En 1954, l'Armée luxembourgeoise atteint sa plus grande extension par la mise sur pied du "Groupement tactique régimentaire" (GTR), contribution du Luxembourg à l'OTAN.

Le GTR comprend :

  • trois bataillons d'infanterie (chacun à 35 officiers, 121 sous-officiers et 753 soldats, soit 909 hommes),
  • un bataillon d'artillerie (à 44 officiers, 110 sous-officiers et 421 soldats, soit 575 hommes),
  • une compagnie de service (à 8 officiers, 33 sous-officiers et 145 soldats, soit 186 hommes),
  • une compagnie médicale (9 officiers, 39 sous-officiers et 171 soldats, soit 219 hommes),
  • une compagnie de transports (4 officiers, 19 sous-officiers et 147 soldats, soit 170 hommes),
  • une compagnie de transmissions (5 officiers, 11 sous-officiers et 101 soldats, soit 117 hommes),
  • une compagnie de génie (9 officiers, 28 sous-officiers et 205 soldats, soit 242 hommes),
  • une compagnie de mortiers lourds (6 officiers, 27 sous-officiers et 147 soldats, soit 180 hommes),
  • une compagnie de reconnaissance (5 officiers, 16 sous-officiers et 110 soldats, soit 131 hommes),
  • une compagnie d'état-major, (25 officiers, 30 sous-officiers et 150 soldats, soit 205 hommes).

Le GTR sur pied de guerre nécessite donc 220 officiers, 676 sous-officiers et 3.856 soldats, soit au total 4.752 hommes.

Un groupe de support logistique lui est rattaché. Ce groupe comprend une compagnie de triage et d'évacuation des blessés, une compagnie matériel et une compagnie quartier-maître. L'effectif global du groupe s'élève à 20 officiers, 74 sous-officiers et 273 soldats, soit 367 hommes. Le GTR avec son groupe de support logistique devait avoir un effectif de 5.119 hommes.

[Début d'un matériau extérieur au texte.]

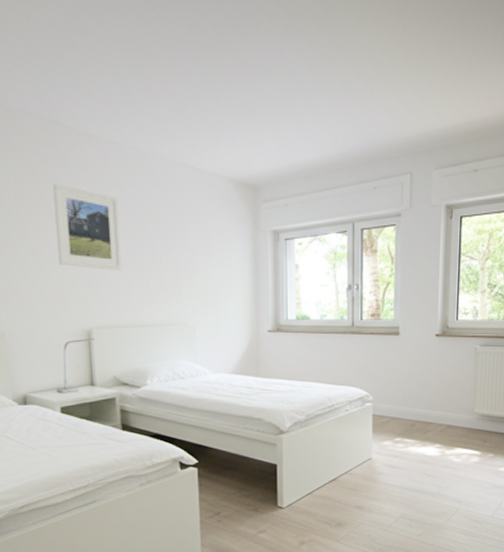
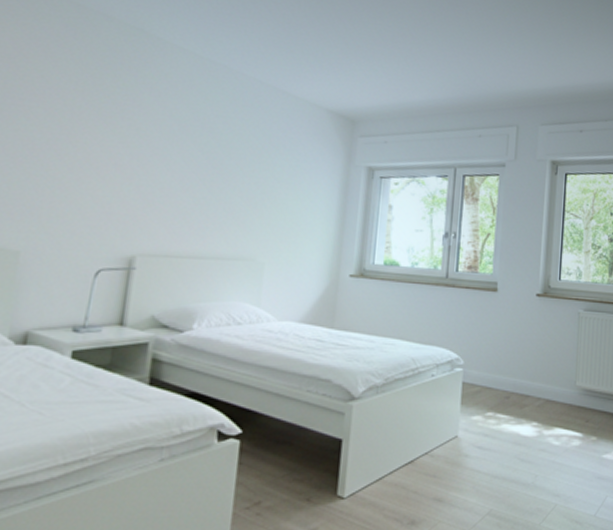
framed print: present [52,184,122,270] -> none [110,91,196,192]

Outre le GTR, l'Armée comprend également le Commandement du Territoire qui dispose des unités suivantes :

  • une compagnie d'état-major (27 officiers, 42 sous-officiers et 114 soldats, soit 183 hommes),
  • une compagnie de police militaire (5 officiers, 18 sous-officiers et 118 soldats, soit 141 hommes),
  • une compagnie mouvements et transports (16 officiers, 37 sous-officiers et 161 soldats, soit 214 hommes),
  • un bataillon de garde statique (34 officiers, 110 sous-officiers et 910 soldats, soit 1.054 hommes),
  • un bataillon mobile (38 officiers, 138 sous-officiers et 842 soldats, soit 1.018 hommes).

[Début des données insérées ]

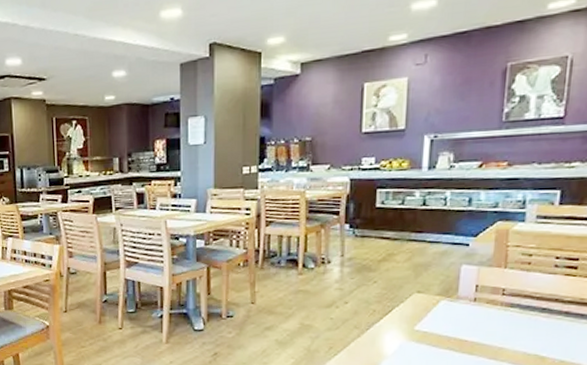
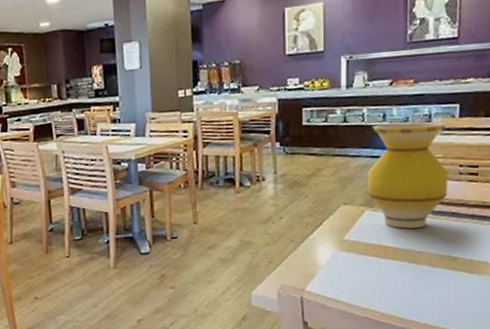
vase: none [446,208,543,322] -> present [368,121,448,229]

L'effectif total du Commandement du Territoire devait comprendre 2.607 hommes.

L'effectif prévu de l'Etat-Major général était de 63 officiers, 86 sous-officiers et 250 hommes.

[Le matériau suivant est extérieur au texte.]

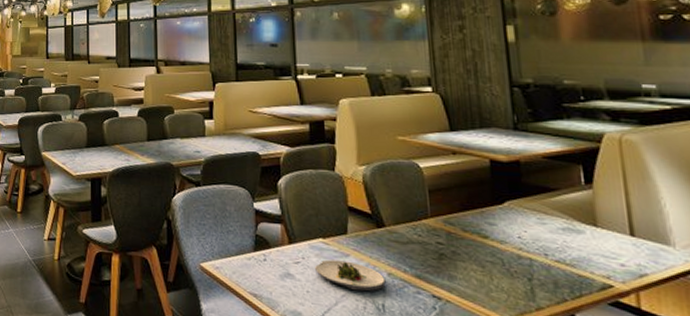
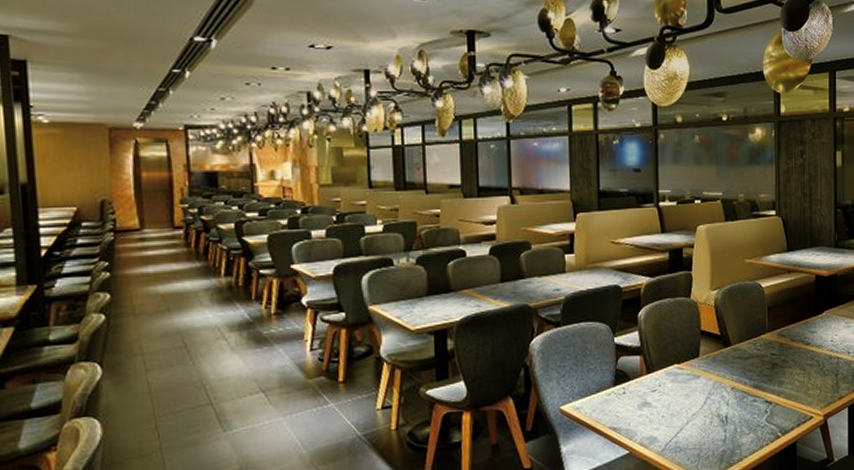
salad plate: present [315,259,386,291] -> none [670,382,729,408]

L'Etat-Major général était implanté à la caserne de WALFERDANGE.

L'effectif prévu du Centre d'Instruction de DIEKIRCH et de WALFERDANGE et des divers services techniques (CAPELLEN et WALDHOF) était de 2.300 hommes.

L'effectif global prévu en temps de guerre devait atteindre 10.400 hommes. Il n'a jamais été atteint; seuls le GTR, l'EMG et les Services logistiques et techniques indispensables furent opérationnels.

Mais outre le GTR et certaines parties de l'infrastructure (Etat-Major général, Centre d'Instruction de DIEKIRCH, services techniques indispensables) le reste des formations sera purement théorique.

En 1959 le Groupement tactique régimentaire fut supprimé.